Entertainment industry and Internet piracy in focus

by Prasad Krishna last modified Sep 17, 2012 10:00 AM
The first-of-its-kind initiative by the anti-piracy cell of the Kerala Police to register cases against 1,010 Internet users for uploading or downloading the Malayalam film Bachelor Party has sparked a debate between social media experts and legal puritans on what the law actually says.
Entertainment industry and Internet piracy in focus

Uploading or downloading of the Malayalam film Bachelor Party has sparked a debate on copyright.


Krishnadas Rajagopal's article was published in the Hindu on September 17, 2012. Pranesh Prakash and Prashant Iyengar are quoted.


Internet users and anti-monopoly advocates say the police action against movie downloaders is “questionable.” They argue how the Copyright Act, 1957, has given wide exception to those who disseminate copyright works for “personal and private use.”

Legal puritans, on the other hand, quote the same 1957 law and the Information Technology (IT) Act, 2000, to argue that the State police have not done anything wrong.

They say the act of uploading and downloading a copyrighted cinematographic work amounts to publishing and transmitting it, respectively.

They cite Section 66 of the IT Act, 2000, that says a “hacker,” if found guilty, can get three years’ imprisonment, a fine up to Rs.2 lakh, or even both.

That’s not all. Section 43 of the same statute prescribes that a “hacker” may have to cough up Rs.1 crore in compensation in case of “damage to the computer system.”

Middle line

Some others draw the middle line about the police’s drive. They say that though downloading is as illegal as buying a pirated CD from the market and “ignorance of law is no excuse to escape prosecution under an existing law,” the sheer magnitude of registering mass cases against downloaders, probably on a global scale, is impractical.

“It is questionable whether downloading for personal use by itself constitutes an offence under the Copyright Act, 1957. The Act has created a wide exception for personal and private use,” says Pranesh Prakash, programme manager for Access to Knowledge, Openness, Internet Governance and Freedom of Speech at The Centre for Internet and Society in Bangalore.

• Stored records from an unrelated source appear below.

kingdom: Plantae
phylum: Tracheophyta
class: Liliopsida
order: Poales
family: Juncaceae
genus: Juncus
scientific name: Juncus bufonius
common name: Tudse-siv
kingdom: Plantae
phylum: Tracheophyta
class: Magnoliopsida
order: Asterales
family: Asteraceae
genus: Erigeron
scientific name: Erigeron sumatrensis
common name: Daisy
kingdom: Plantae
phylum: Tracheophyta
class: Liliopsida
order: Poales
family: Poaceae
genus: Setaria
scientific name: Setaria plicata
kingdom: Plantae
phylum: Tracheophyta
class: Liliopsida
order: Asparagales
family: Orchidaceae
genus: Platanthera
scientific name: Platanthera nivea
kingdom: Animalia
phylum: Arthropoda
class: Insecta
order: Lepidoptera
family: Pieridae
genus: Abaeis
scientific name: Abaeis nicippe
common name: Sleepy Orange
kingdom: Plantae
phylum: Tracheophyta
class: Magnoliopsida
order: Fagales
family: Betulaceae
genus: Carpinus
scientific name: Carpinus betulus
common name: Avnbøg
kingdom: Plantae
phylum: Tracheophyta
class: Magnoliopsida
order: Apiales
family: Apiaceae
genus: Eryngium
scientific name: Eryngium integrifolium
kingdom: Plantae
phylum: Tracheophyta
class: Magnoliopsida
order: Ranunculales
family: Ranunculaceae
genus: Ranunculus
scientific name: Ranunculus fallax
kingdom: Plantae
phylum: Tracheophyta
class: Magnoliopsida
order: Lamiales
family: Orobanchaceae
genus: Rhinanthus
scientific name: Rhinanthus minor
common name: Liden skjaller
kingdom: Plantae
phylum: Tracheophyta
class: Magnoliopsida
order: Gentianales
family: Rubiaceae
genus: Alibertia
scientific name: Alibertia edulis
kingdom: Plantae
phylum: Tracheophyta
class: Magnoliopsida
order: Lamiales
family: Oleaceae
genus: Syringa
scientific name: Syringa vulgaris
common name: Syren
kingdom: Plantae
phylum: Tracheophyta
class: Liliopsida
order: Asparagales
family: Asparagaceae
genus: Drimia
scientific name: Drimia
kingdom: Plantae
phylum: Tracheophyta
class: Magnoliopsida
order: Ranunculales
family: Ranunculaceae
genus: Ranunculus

The usage “personal and private use” in the Act can be better understood in the contrast — that is, downloading without any intention to “disseminate the cinematographic work to a community you are not provisionally associated to.”

Legislative intent

Prashant Iyengar, Assistant Professor and Assistant Director, Centre for Intellectual Property Rights Studies, Jindal Global Law School, says the legislative intent behind the wide exceptions given to dissemination of work in the 1957 law is actually strengthening the public domain.

“In India under the Copyright Act, we have a robust regime of fair dealing rights to ensure that information cannot be monopolised at the expense of the public’s access to information,” he says.

He refers to Section 52 of the Act that allows reproduction of literary, artistic, musical, and dramatic works for research and private uses without any “quantitative restriction” on the amount that may be copied. “However, cinematographic works do not fall under this exception,” he says.

Under Section 51, a single copy of a cinematographic work could be “imported” to India for personal and domestic use. This would not amount to copyright infringement.

“But it is currently unsettled in law whether Section 51 would protect users downloading movies for their personal use. On the other hand, if you receive a copy of a movie CD by post, this section would clearly apply,” Mr. Iyengar says.

Pavan Duggal, senior Supreme Court lawyer specialising in cyber laws, differs in his opinion. As far as he is concerned, the law is clear against copyright infringement.

He says unauthorised downloading of movies also attracts action under the IT Act, 2000. “The legal perspective is that when you upload a pirated copy, you are doing an act of publishing and when you click the ‘download’ button, you are transmitting data in an electronic format for the purpose of diminishing the value of electronic information,” he says.

“The Kerala Police have not done anything fundamentally wrong by registering cases against uploaders and downloaders. When I am creating a film, I have copyright to both cinematic and electronic versions. In case of infringement, I can act by suing for damages, injunction, in addition to exposing the person to criminal liability under the Copyright Act,” Mr. Duggal says.

However, Mr. Iyengar vehemently counters the point. He asks a “pertinent” question — how the Kerala Police conducted their probe and how the Internet Protocol addresses were obtained when Internet service providers have strict privacy obligations against disclosure of any such details, except to government authorities.

“In this case, one hears that a private investigation firm called ‘Jadoo Infotech’ was involved in conducting ‘cyber-patrolling,’ which is not authorised by any law. They would be guilty of the digital equivalent offence of ‘lurking house trespass’,” Mr. Iyengar says.

But Nandagopal Rajan, an associate editor with a technology magazine in Delhi, has a simple logic grounded in law.

“Anybody who is downloading illegally cannot seek protection. You are actually doing something illegal. On the flip side, how many people can you prosecute?” he asked.